RESEARCHERS have identified distinct drug tolerant cell states in TNBC that persist after neoadjuvant chemotherapy, offering new insight into treatment resistance and metastatic progression in patients with residual disease.
Although combining immune checkpoint blockade with chemotherapy has improved outcomes in early triple negative breast cancer, a proportion of patients continue to experience poor long term outcomes following treatment. To better understand the biology underlying chemotherapy resistance, investigators generated a high-resolution single cell atlas using 129,433 cells from 14 patient derived xenograft models of triple negative breast cancer with residual disease following neoadjuvant chemotherapy.
Using unsupervised clustering techniques, researchers identified four transcriptionally distinct cancer cell states shared across the models. These states demonstrated enrichment of developmental, hypoxia, interferon signalling, chromosomal instability, and DNA damage related pathways. Investigators also characterised the regulatory networks associated with these populations and explored links with treatment response, metastatic progression, and survival outcomes.
Hypoxia Related TNBC Cells Persist After Treatment
Two of the identified cell states, linked to hypoxia and interferon signalling, shared transcriptional features associated with drug tolerant persister cells. The hypoxia related populations included both cycling and non-cycling cells and showed no association with mutation status, suggesting that resistance mechanisms may be driven through epigenetic rather than genetic pathways.
Validation across multiple independent triple negative breast cancer cohorts confirmed that the dysregulated pathways observed in residual disease were already present in chemotherapy naïve tumours. Researchers further demonstrated that these cell states persisted in distant metastatic disease and were associated with both prognosis and treatment response.
The findings suggest that neoadjuvant chemotherapy may selectively enrich resistant persister cell populations that survive treatment and contribute to disease recurrence or progression.
Epigenetic Target May Reduce Resistant Cell Emergence
Functional in vitro experiments highlighted a potential therapeutic strategy targeting these resistant populations. Investigators found that inhibition of the lysine demethylase KDM5B suppressed the emergence of drug tolerant persister cells, indicating that epigenetic modulation could help prevent resistance development in TNBC.
Researchers concluded that neoadjuvant therapy selects for epigenetically regulated hypoxia related drug tolerant persister cells that are maintained in metastatic disease and are associated with treatment response and prognosis. The data provide further evidence that resistant cell states may represent important therapeutic targets in triple negative breast cancer.
Reference
Zhang Y et al. Co-occurrence of transcriptionally distinct persister cell states underpins neoadjuvant therapy resistance in triple‑negative breast cancer. Genome Med. 2026; doi: 10.1186/s13073-026-01643-9.

**Description of the task:** Copy out the stretch of the breast cancer article above from "Hypoxia Related TNBC" through "than genetic pathways.", word for word.

[Records from a dataset]
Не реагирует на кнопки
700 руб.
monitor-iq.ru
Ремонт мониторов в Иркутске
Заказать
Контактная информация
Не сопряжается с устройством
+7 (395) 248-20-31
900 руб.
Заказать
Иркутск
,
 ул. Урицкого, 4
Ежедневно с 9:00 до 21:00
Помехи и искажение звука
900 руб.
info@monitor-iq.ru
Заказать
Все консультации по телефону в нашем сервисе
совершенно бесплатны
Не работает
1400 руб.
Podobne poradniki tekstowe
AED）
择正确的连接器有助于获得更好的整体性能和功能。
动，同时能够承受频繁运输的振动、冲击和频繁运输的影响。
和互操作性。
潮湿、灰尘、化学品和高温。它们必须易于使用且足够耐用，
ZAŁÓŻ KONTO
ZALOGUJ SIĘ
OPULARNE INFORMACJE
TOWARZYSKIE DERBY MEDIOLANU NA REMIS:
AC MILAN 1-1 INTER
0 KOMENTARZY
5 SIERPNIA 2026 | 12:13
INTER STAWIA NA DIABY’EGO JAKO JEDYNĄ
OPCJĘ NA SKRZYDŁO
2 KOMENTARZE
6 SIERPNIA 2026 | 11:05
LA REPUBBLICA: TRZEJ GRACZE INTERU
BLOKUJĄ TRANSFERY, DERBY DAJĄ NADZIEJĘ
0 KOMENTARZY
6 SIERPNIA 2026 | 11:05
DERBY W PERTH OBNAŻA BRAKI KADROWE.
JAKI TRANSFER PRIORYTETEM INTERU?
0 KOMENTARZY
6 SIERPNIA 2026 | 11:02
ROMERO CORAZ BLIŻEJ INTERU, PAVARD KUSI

...

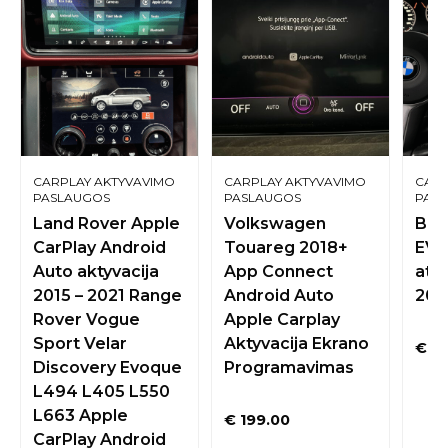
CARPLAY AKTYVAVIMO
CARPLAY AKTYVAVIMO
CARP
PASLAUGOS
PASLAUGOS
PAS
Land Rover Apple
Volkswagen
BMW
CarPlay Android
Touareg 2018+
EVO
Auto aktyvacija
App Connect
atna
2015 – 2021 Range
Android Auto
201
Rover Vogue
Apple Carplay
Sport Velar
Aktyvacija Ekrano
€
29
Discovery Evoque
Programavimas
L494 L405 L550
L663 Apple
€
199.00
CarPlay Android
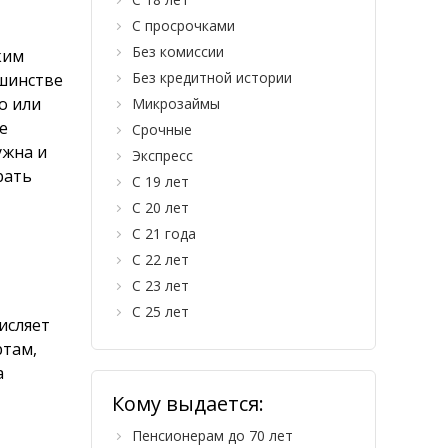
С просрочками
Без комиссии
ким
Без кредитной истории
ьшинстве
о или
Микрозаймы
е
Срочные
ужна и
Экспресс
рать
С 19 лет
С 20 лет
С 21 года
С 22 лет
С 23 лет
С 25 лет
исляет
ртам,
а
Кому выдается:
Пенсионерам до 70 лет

**Task result:**
Hypoxia Related TNBC Cells Persist After Treatment
Two of the identified cell states, linked to hypoxia and interferon signalling, shared transcriptional features associated with drug tolerant persister cells. The hypoxia related populations included both cycling and non-cycling cells and showed no association with mutation status, suggesting that resistance mechanisms may be driven through epigenetic rather than genetic pathways.